Duo found that many attackers use phishing kits that allow them to quickly compromise a site, spoof it, and steal personal data from their visitors. These kits can be removed from the affected websites to help the hackers cover their tracks, but Duo found that many left the kits on the site and available to download, which allowed the company to connect the dots between phishing sites and the people who profit off them.
In the report, Duo said it found 3,200 unique phishing kits across 66,000 compromised URLs tracked by Phishtank and OpenPhish. The company said there could be more identical kits, however, because it matched them based on their SHA-1 hash. A change to a single file would result in a mismatch even though the rest of the kit is the same. It also noted that this was over a 30-day period; longer analysis would find more matches.
Here are some of the highlights from Duo's report:
We parsed each phishing kit for email addresses indicating both where the credentials are being sent as well as who may have originally created the phishing kit. We tracked individual attackers across multiple phishing campaigns, including one actor whose email address was found in over 115 unique phishing kits.
We identified over 200 instances of backdoored phishing kits. This shows that attackers who are selling or distributing these phishing kits to other criminals are actively backdooring them to give themselves access to the compromised hosts. Clearly there's no honor among thieves!
Duo also noted that the majority of compromised sites were running WordPress—which is unsurprising when you consider the platform's popularity—and that 16% of the phishing kits were found on sites using HTTPS. That's important to note because many people might assume an HTTPS website is automatically secure, but that isn't the case; it simply means your connection to the site is harder to tamper with.
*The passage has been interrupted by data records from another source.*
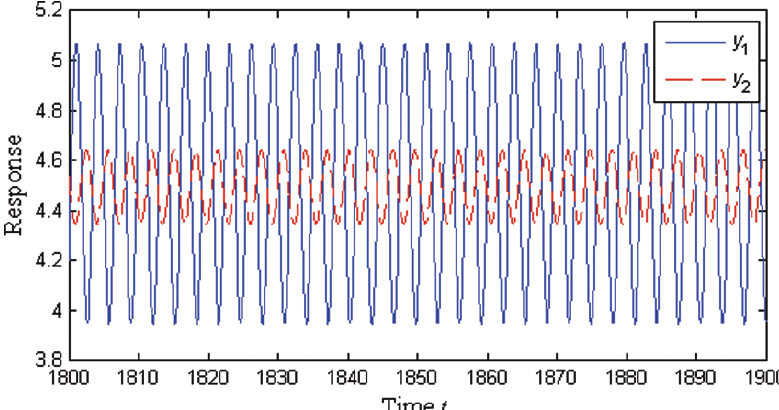
Fig. 15. Time history with feedback control, τ = 1.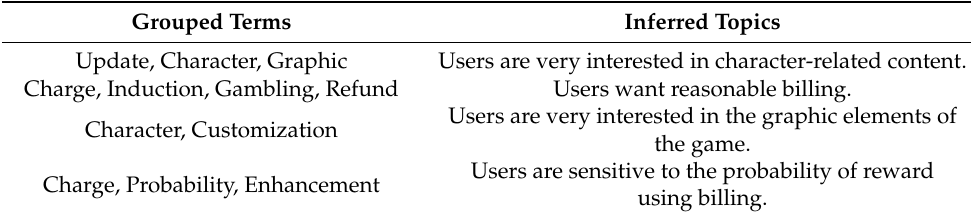
Table 2. Grouped terms and inferred topics.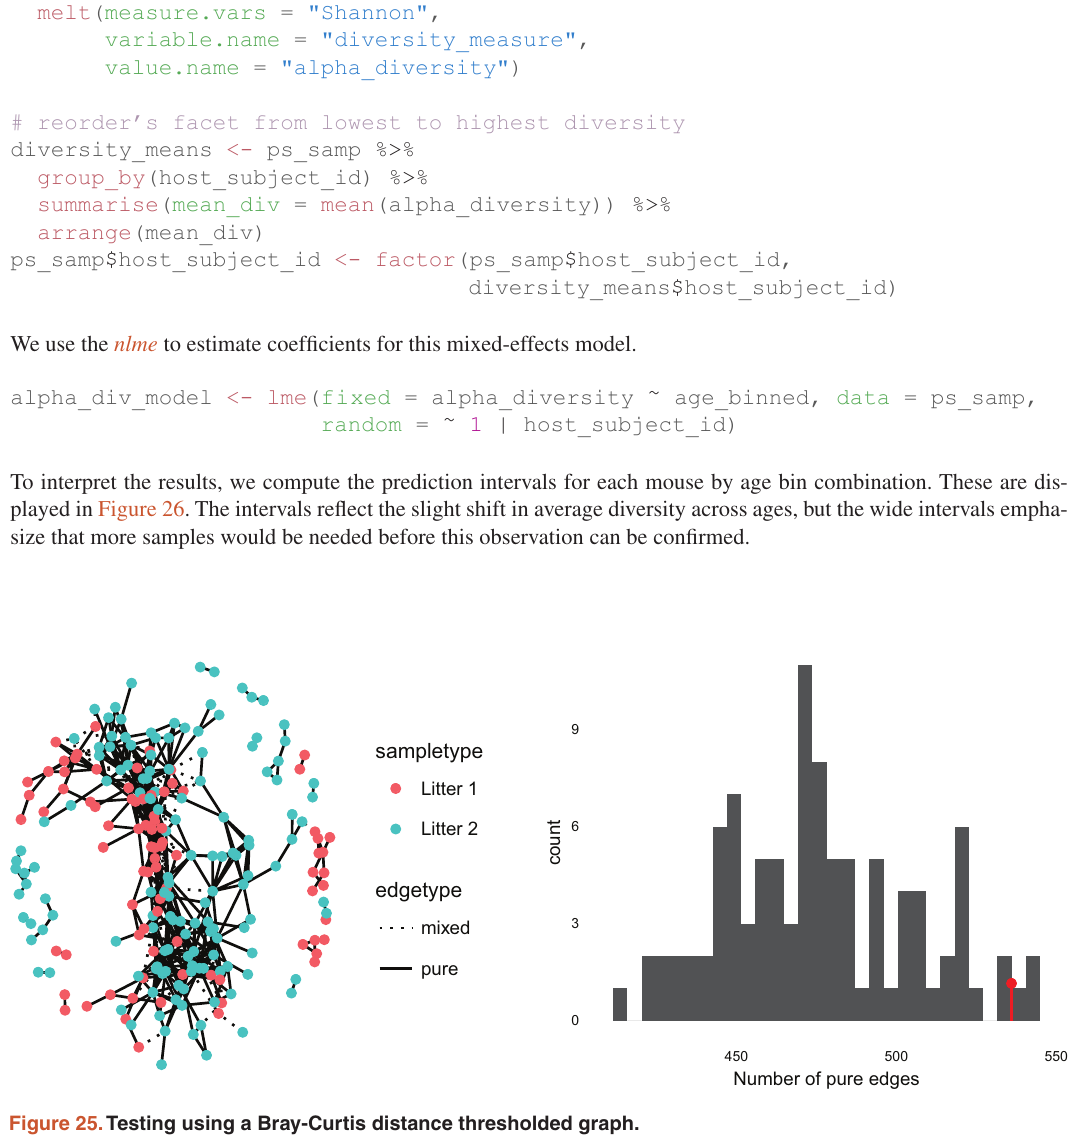
Figure 25. Testing using a Bray-Curtis distance thresholded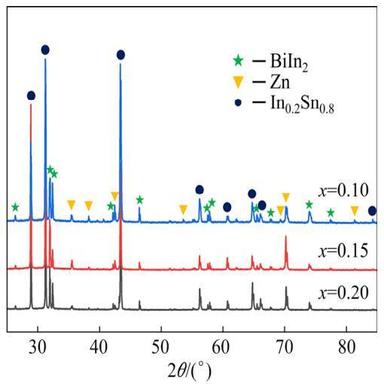
RD patterns of (Sn1−xZnx)57(In0.78Bi0.22)43 solder alloys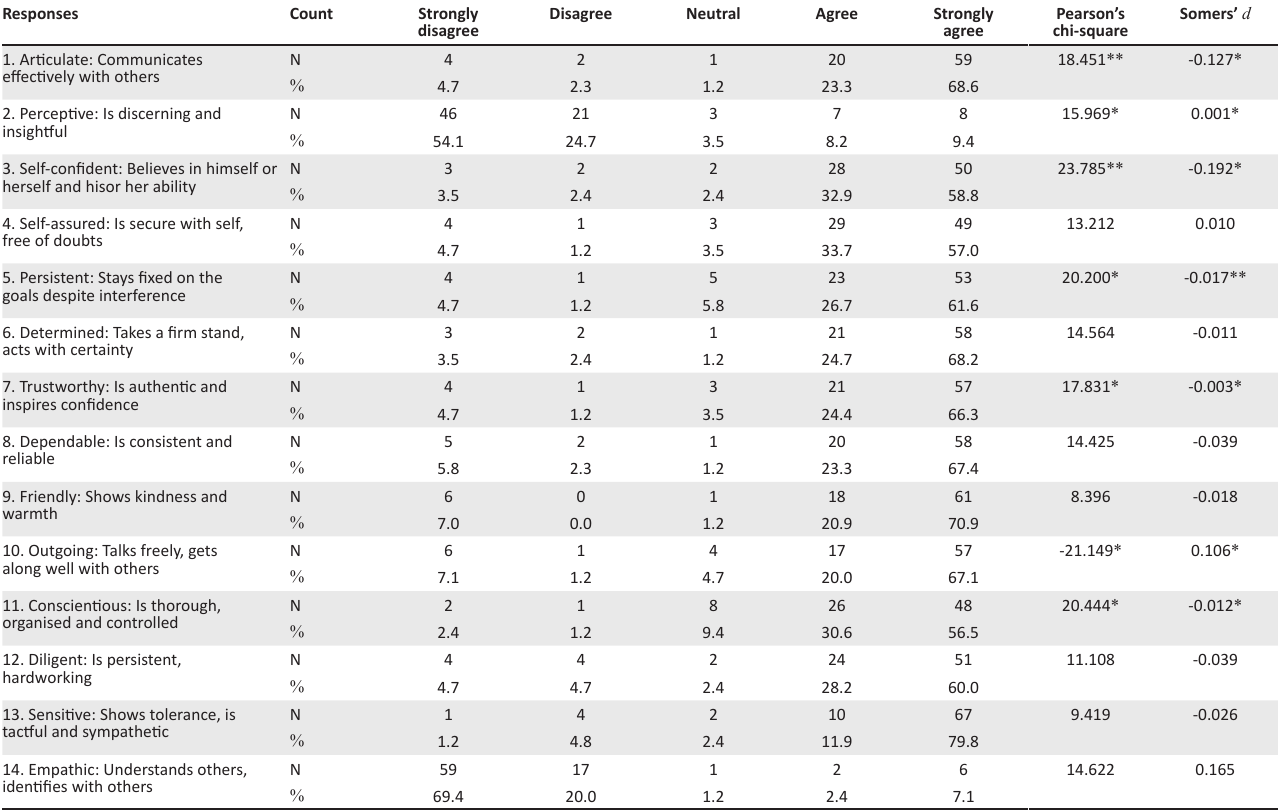
TABLE 1: Distribution of leadership characteristics responses and association with service delivery.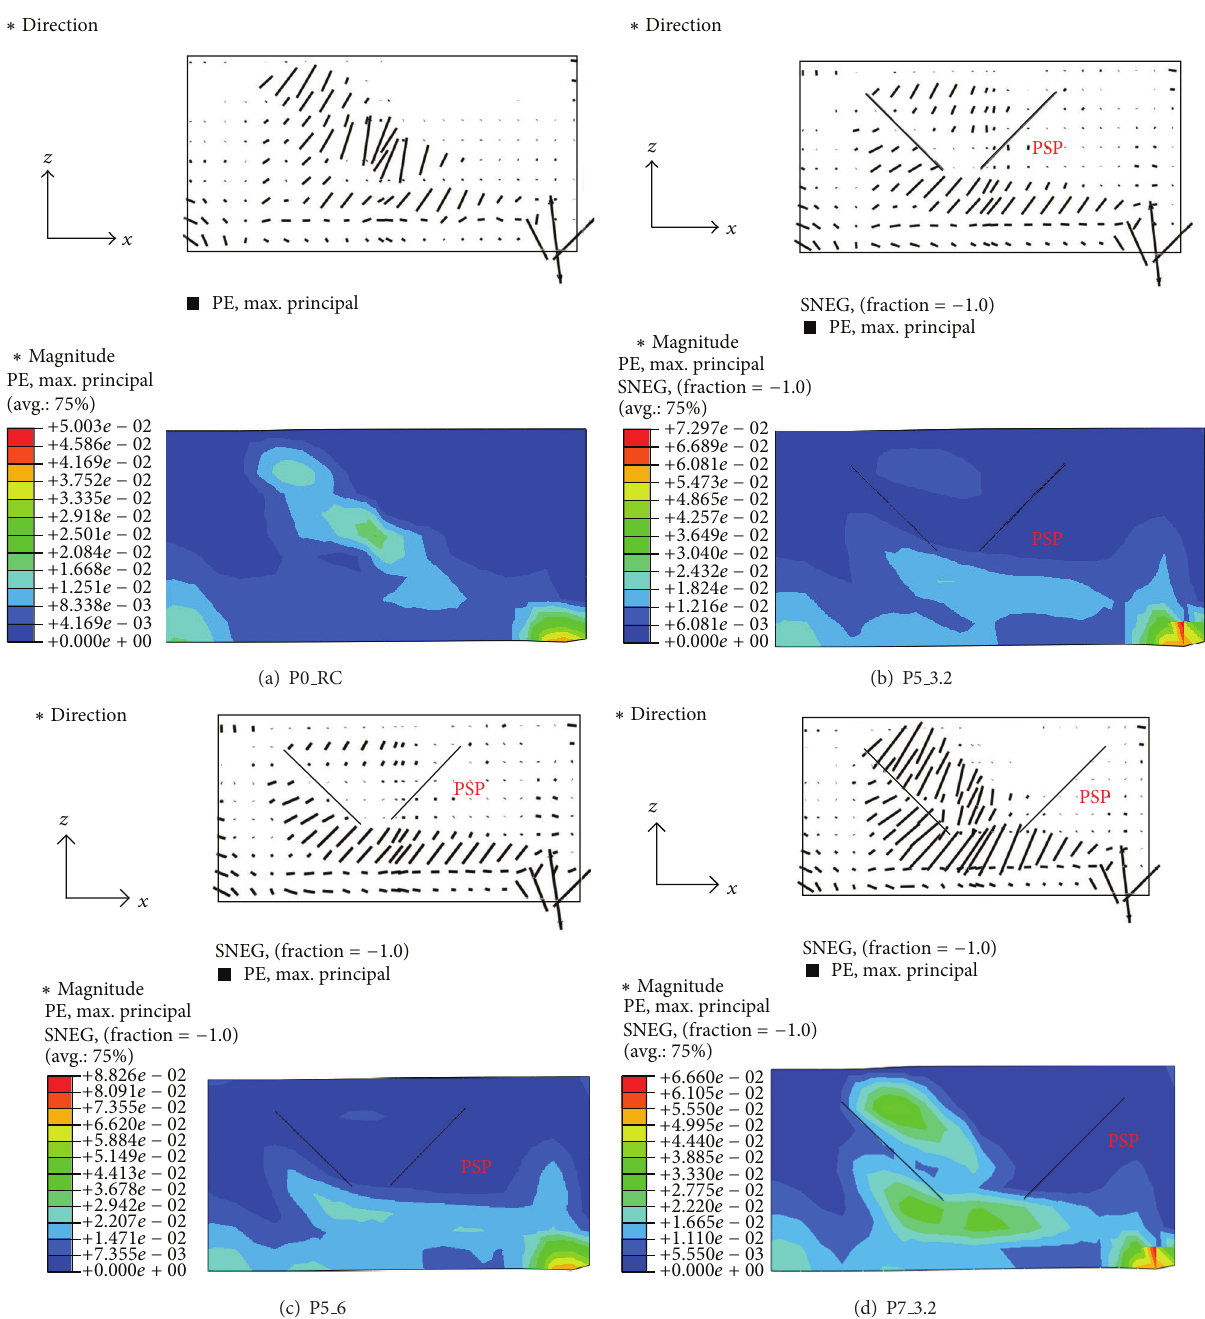
Figure 15: Crack patterns of the test specimens: (a) P0 RC; (b) P5 3.2; (c) P5 6; and (d) P7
These findings highlight just how well-oiled the phishing economy is. There are people making phishing kits, people using them, and people using or selling any information they gather. (Which could in turn be stolen by the people who backdoored their own phishing kits.) That's in addition the targeted attacks—spear-phishing—that attempt to gather information from specific people instead of hoping someone surfs into a wide net.
There's no easy solution to this problem. Even large companies like Google and Facebook have lost $100 million to phishing scams, too, so odds are good that many individuals won't be able to defend themselves. The only thing you can do is remain vigilant, avoid suspicious content, and keep your fingers crossed. There's a whole industry just waiting for you to slip up so it can find a way to make money off your personal info.